__TASK ITEM__.
What you return should match the data word for word, minus the images.
BEGIN SOURCE DATA
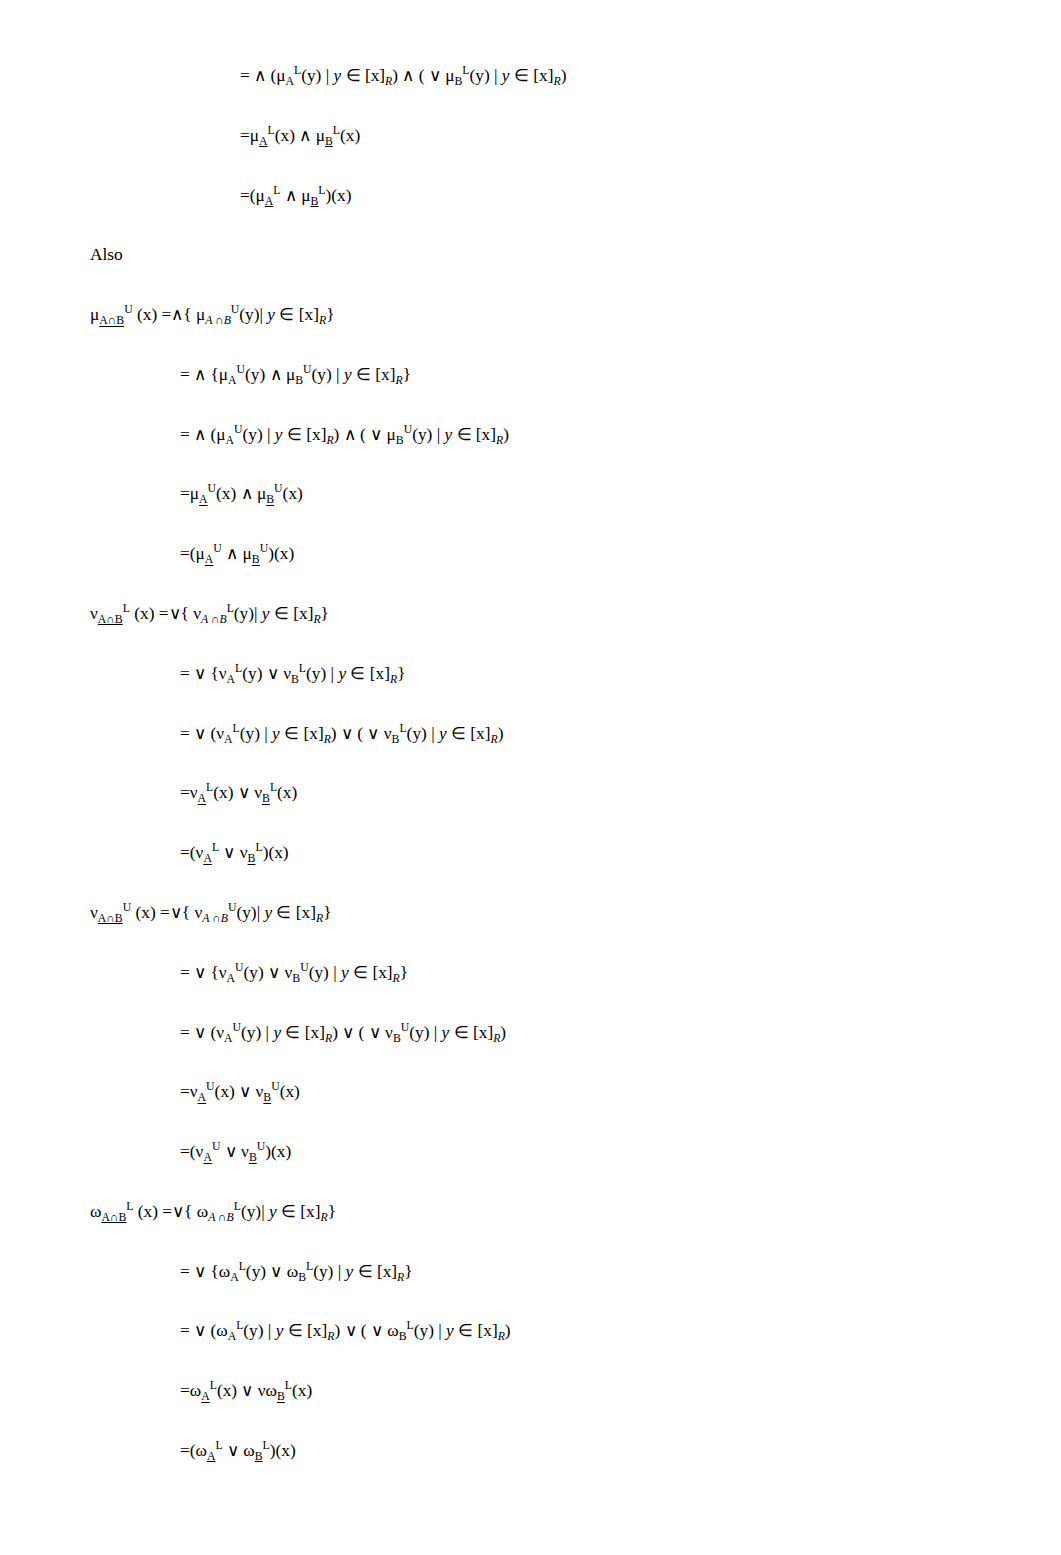= ∧ (μAL(y) | y ∈ [x]R) ∧ ( ∨ μBL(y) | y ∈ [x]R)
=μAL(x) ∧ μBL(x)
=(μAL ∧ μBL)(x)
Also
μA∩BU (x) =∧{ μA ∩BU(y)| y ∈ [x]R}
= ∧ {μAU(y) ∧ μBU(y) | y ∈ [x]R}
= ∧ (μAU(y) | y ∈ [x]R) ∧ ( ∨ μBU(y) | y ∈ [x]R)
=μAU(x) ∧ μBU(x)
=(μAU ∧ μBU)(x)
νA∩BL (x) =∨{ νA ∩BL(y)| y ∈ [x]R}
= ∨ {νAL(y) ∨ νBL(y) | y ∈ [x]R}
= ∨ (νAL(y) | y ∈ [x]R) ∨ ( ∨ νBL(y) | y ∈ [x]R)
=νAL(x) ∨ νBL(x)
=(νAL ∨ νBL)(x)
νA∩BU (x) =∨{ νA ∩BU(y)| y ∈ [x]R}
= ∨ {νAU(y) ∨ νBU(y) | y ∈ [x]R}
= ∨ (νAU(y) | y ∈ [x]R) ∨ ( ∨ νBU(y) | y ∈ [x]R)
=νAU(x) ∨ νBU(x)
=(νAU ∨ νBU)(x)
ωA∩BL (x) =∨{ ωA ∩BL(y)| y ∈ [x]R}
= ∨ {ωAL(y) ∨ ωBL(y) | y ∈ [x]R}
= ∨ (ωAL(y) | y ∈ [x]R) ∨ ( ∨ ωBL(y) | y ∈ [x]R)
=ωAL(x) ∨ νωBL(x)
=(ωAL ∨ ωBL)(x)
END SOURCE DATA
__ANSWER TO THE PROBLEM__.
= ∧ (μAL(y) | y ∈ [x]R) ∧ ( ∨ μBL(y) | y ∈ [x]R)
=μAL(x) ∧ μBL(x)
=(μAL ∧ μBL)(x)
Also
μA∩BU (x) =∧{ μA ∩BU(y)| y ∈ [x]R}
= ∧ {μAU(y) ∧ μBU(y) | y ∈ [x]R}
= ∧ (μAU(y) | y ∈ [x]R) ∧ ( ∨ μBU(y) | y ∈ [x]R)
=μAU(x) ∧ μBU(x)
=(μAU ∧ μBU)(x)
νA∩BL (x) =∨{ νA ∩BL(y)| y ∈ [x]R}
= ∨ {νAL(y) ∨ νBL(y) | y ∈ [x]R}
= ∨ (νAL(y) | y ∈ [x]R) ∨ ( ∨ νBL(y) | y ∈ [x]R)
=νAL(x) ∨ νBL(x)
=(νAL ∨ νBL)(x)
νA∩BU (x) =∨{ νA ∩BU(y)| y ∈ [x]R}
= ∨ {νAU(y) ∨ νBU(y) | y ∈ [x]R}
= ∨ (νAU(y) | y ∈ [x]R) ∨ ( ∨ νBU(y) | y ∈ [x]R)
=νAU(x) ∨ νBU(x)
=(νAU ∨ νBU)(x)
ωA∩BL (x) =∨{ ωA ∩BL(y)| y ∈ [x]R}
= ∨ {ωAL(y) ∨ ωBL(y) | y ∈ [x]R}
= ∨ (ωAL(y) | y ∈ [x]R) ∨ ( ∨ ωBL(y) | y ∈ [x]R)
=ωAL(x) ∨ νωBL(x)
=(ωAL ∨ ωBL)(x)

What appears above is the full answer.